TASK DESCRIPTION. All of the data below is to be copied again without changes.

Stored entries.
______________________________

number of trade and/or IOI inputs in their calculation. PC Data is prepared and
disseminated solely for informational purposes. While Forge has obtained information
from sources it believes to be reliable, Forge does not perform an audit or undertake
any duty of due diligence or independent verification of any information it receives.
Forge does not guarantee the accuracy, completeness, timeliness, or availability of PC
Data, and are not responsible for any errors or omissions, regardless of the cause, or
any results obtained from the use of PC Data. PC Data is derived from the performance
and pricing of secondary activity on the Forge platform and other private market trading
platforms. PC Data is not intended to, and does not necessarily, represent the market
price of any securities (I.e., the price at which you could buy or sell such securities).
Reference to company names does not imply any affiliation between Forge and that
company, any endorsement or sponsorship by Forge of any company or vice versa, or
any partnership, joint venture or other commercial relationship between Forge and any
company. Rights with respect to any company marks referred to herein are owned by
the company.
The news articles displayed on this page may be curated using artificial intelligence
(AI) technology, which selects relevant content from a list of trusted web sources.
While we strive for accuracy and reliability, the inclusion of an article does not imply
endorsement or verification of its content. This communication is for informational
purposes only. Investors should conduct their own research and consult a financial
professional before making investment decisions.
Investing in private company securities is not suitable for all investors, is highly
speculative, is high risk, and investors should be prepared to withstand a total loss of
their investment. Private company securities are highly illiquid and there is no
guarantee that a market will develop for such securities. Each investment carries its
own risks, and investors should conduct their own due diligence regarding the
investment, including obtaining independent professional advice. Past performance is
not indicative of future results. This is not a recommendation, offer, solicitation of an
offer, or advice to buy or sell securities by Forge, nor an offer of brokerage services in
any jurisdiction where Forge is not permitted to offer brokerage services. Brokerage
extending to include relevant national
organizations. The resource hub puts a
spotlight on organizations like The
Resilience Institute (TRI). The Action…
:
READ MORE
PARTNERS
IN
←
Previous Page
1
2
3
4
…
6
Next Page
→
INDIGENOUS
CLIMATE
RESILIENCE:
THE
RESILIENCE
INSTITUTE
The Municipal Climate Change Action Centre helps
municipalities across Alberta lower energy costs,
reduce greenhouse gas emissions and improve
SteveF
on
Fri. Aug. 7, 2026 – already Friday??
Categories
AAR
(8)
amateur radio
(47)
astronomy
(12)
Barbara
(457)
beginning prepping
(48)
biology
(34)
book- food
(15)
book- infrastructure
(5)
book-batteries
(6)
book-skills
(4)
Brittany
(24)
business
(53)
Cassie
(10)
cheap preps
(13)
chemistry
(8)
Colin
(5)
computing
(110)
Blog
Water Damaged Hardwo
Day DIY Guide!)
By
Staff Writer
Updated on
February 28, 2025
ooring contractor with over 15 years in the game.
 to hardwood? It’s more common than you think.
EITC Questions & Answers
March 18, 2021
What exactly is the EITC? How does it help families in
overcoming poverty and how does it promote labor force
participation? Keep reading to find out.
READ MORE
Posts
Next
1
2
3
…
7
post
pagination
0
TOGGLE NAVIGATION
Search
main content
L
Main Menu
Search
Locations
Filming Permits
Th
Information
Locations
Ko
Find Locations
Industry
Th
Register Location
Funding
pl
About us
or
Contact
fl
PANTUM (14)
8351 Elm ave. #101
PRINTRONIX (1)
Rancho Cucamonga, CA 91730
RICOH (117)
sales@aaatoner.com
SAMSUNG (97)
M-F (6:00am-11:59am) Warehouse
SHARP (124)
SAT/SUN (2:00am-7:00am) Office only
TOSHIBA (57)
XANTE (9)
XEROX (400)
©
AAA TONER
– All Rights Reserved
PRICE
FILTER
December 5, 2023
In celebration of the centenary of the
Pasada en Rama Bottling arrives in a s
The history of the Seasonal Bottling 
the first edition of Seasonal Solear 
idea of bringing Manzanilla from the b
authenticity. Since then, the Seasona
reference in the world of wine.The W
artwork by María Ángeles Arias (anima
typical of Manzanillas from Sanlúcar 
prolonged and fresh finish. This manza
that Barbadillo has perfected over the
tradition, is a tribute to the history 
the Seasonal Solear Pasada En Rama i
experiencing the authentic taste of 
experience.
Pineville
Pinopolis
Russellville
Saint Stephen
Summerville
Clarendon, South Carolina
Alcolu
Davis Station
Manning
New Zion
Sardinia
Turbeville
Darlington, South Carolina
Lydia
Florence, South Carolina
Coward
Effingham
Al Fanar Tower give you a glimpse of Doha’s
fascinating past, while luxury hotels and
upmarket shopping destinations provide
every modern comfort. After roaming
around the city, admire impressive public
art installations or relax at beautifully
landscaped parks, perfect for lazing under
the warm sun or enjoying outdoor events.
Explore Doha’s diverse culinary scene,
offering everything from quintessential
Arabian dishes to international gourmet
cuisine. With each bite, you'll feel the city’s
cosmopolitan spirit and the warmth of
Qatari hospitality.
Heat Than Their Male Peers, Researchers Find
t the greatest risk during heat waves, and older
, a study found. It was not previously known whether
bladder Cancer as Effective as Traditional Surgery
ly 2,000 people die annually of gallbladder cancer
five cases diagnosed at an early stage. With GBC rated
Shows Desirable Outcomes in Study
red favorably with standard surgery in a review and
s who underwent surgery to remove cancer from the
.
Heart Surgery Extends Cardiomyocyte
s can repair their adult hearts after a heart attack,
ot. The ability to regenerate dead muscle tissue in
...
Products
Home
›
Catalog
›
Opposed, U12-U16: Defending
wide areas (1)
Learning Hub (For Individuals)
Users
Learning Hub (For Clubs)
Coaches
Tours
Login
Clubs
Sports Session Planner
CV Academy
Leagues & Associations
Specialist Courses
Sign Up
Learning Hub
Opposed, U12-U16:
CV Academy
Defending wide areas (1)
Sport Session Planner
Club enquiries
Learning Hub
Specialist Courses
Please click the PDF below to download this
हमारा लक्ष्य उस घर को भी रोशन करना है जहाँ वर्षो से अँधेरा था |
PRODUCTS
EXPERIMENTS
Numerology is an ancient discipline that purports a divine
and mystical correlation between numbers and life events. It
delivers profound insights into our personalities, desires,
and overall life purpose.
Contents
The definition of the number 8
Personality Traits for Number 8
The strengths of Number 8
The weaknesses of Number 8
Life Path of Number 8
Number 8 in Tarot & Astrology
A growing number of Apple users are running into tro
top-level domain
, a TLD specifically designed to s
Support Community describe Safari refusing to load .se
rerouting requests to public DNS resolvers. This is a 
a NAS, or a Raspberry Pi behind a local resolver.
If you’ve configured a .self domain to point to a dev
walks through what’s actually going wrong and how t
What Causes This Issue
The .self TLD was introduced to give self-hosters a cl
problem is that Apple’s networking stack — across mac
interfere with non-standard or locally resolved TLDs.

______________________________

TASK OUTPUT.
number of trade and/or IOI inputs in their calculation. PC Data is prepared and
disseminated solely for informational purposes. While Forge has obtained information
from sources it believes to be reliable, Forge does not perform an audit or undertake
any duty of due diligence or independent verification of any information it receives.
Forge does not guarantee the accuracy, completeness, timeliness, or availability of PC
Data, and are not responsible for any errors or omissions, regardless of the cause, or
any results obtained from the use of PC Data. PC Data is derived from the performance
and pricing of secondary activity on the Forge platform and other private market trading
platforms. PC Data is not intended to, and does not necessarily, represent the market
price of any securities (I.e., the price at which you could buy or sell such securities).
Reference to company names does not imply any affiliation between Forge and that
company, any endorsement or sponsorship by Forge of any company or vice versa, or
any partnership, joint venture or other commercial relationship between Forge and any
company. Rights with respect to any company marks referred to herein are owned by
the company.
The news articles displayed on this page may be curated using artificial intelligence
(AI) technology, which selects relevant content from a list of trusted web sources.
While we strive for accuracy and reliability, the inclusion of an article does not imply
endorsement or verification of its content. This communication is for informational
purposes only. Investors should conduct their own research and consult a financial
professional before making investment decisions.
Investing in private company securities is not suitable for all investors, is highly
speculative, is high risk, and investors should be prepared to withstand a total loss of
their investment. Private company securities are highly illiquid and there is no
guarantee that a market will develop for such securities. Each investment carries its
own risks, and investors should conduct their own due diligence regarding the
investment, including obtaining independent professional advice. Past performance is
not indicative of future results. This is not a recommendation, offer, solicitation of an
offer, or advice to buy or sell securities by Forge, nor an offer of brokerage services in
any jurisdiction where Forge is not permitted to offer brokerage services. Brokerage
extending to include relevant national
organizations. The resource hub puts a
spotlight on organizations like The
Resilience Institute (TRI). The Action…
:
READ MORE
PARTNERS
IN
←
Previous Page
1
2
3
4
…
6
Next Page
→
INDIGENOUS
CLIMATE
RESILIENCE:
THE
RESILIENCE
INSTITUTE
The Municipal Climate Change Action Centre helps
municipalities across Alberta lower energy costs,
reduce greenhouse gas emissions and improve
SteveF
on
Fri. Aug. 7, 2026 – already Friday??
Categories
AAR
(8)
amateur radio
(47)
astronomy
(12)
Barbara
(457)
beginning prepping
(48)
biology
(34)
book- food
(15)
book- infrastructure
(5)
book-batteries
(6)
book-skills
(4)
Brittany
(24)
business
(53)
Cassie
(10)
cheap preps
(13)
chemistry
(8)
Colin
(5)
computing
(110)
Blog
Water Damaged Hardwo
Day DIY Guide!)
By
Staff Writer
Updated on
February 28, 2025
ooring contractor with over 15 years in the game.
 to hardwood? It’s more common than you think.
EITC Questions & Answers
March 18, 2021
What exactly is the EITC? How does it help families in
overcoming poverty and how does it promote labor force
participation? Keep reading to find out.
READ MORE
Posts
Next
1
2
3
…
7
post
pagination
0
TOGGLE NAVIGATION
Search
main content
L
Main Menu
Search
Locations
Filming Permits
Th
Information
Locations
Ko
Find Locations
Industry
Th
Register Location
Funding
pl
About us
or
Contact
fl
PANTUM (14)
8351 Elm ave. #101
PRINTRONIX (1)
Rancho Cucamonga, CA 91730
RICOH (117)
sales@aaatoner.com
SAMSUNG (97)
M-F (6:00am-11:59am) Warehouse
SHARP (124)
SAT/SUN (2:00am-7:00am) Office only
TOSHIBA (57)
XANTE (9)
XEROX (400)
©
AAA TONER
– All Rights Reserved
PRICE
FILTER
December 5, 2023
In celebration of the centenary of the
Pasada en Rama Bottling arrives in a s
The history of the Seasonal Bottling 
the first edition of Seasonal Solear 
idea of bringing Manzanilla from the b
authenticity. Since then, the Seasona
reference in the world of wine.The W
artwork by María Ángeles Arias (anima
typical of Manzanillas from Sanlúcar 
prolonged and fresh finish. This manza
that Barbadillo has perfected over the
tradition, is a tribute to the history 
the Seasonal Solear Pasada En Rama i
experiencing the authentic taste of 
experience.
Pineville
Pinopolis
Russellville
Saint Stephen
Summerville
Clarendon, South Carolina
Alcolu
Davis Station
Manning
New Zion
Sardinia
Turbeville
Darlington, South Carolina
Lydia
Florence, South Carolina
Coward
Effingham
Al Fanar Tower give you a glimpse of Doha’s
fascinating past, while luxury hotels and
upmarket shopping destinations provide
every modern comfort. After roaming
around the city, admire impressive public
art installations or relax at beautifully
landscaped parks, perfect for lazing under
the warm sun or enjoying outdoor events.
Explore Doha’s diverse culinary scene,
offering everything from quintessential
Arabian dishes to international gourmet
cuisine. With each bite, you'll feel the city’s
cosmopolitan spirit and the warmth of
Qatari hospitality.
Heat Than Their Male Peers, Researchers Find
t the greatest risk during heat waves, and older
, a study found. It was not previously known whether
bladder Cancer as Effective as Traditional Surgery
ly 2,000 people die annually of gallbladder cancer
five cases diagnosed at an early stage. With GBC rated
Shows Desirable Outcomes in Study
red favorably with standard surgery in a review and
s who underwent surgery to remove cancer from the
.
Heart Surgery Extends Cardiomyocyte
s can repair their adult hearts after a heart attack,
ot. The ability to regenerate dead muscle tissue in
...
Products
Home
›
Catalog
›
Opposed, U12-U16: Defending
wide areas (1)
Learning Hub (For Individuals)
Users
Learning Hub (For Clubs)
Coaches
Tours
Login
Clubs
Sports Session Planner
CV Academy
Leagues & Associations
Specialist Courses
Sign Up
Learning Hub
Opposed, U12-U16:
CV Academy
Defending wide areas (1)
Sport Session Planner
Club enquiries
Learning Hub
Specialist Courses
Please click the PDF below to download this
हमारा लक्ष्य उस घर को भी रोशन करना है जहाँ वर्षो से अँधेरा था |
PRODUCTS
EXPERIMENTS
Numerology is an ancient discipline that purports a divine
and mystical correlation between numbers and life events. It
delivers profound insights into our personalities, desires,
and overall life purpose.
Contents
The definition of the number 8
Personality Traits for Number 8
The strengths of Number 8
The weaknesses of Number 8
Life Path of Number 8
Number 8 in Tarot & Astrology
A growing number of Apple users are running into tro
top-level domain
, a TLD specifically designed to s
Support Community describe Safari refusing to load .se
rerouting requests to public DNS resolvers. This is a 
a NAS, or a Raspberry Pi behind a local resolver.
If you’ve configured a .self domain to point to a dev
walks through what’s actually going wrong and how t
What Causes This Issue
The .self TLD was introduced to give self-hosters a cl
problem is that Apple’s networking stack — across mac
interfere with non-standard or locally resolved TLDs.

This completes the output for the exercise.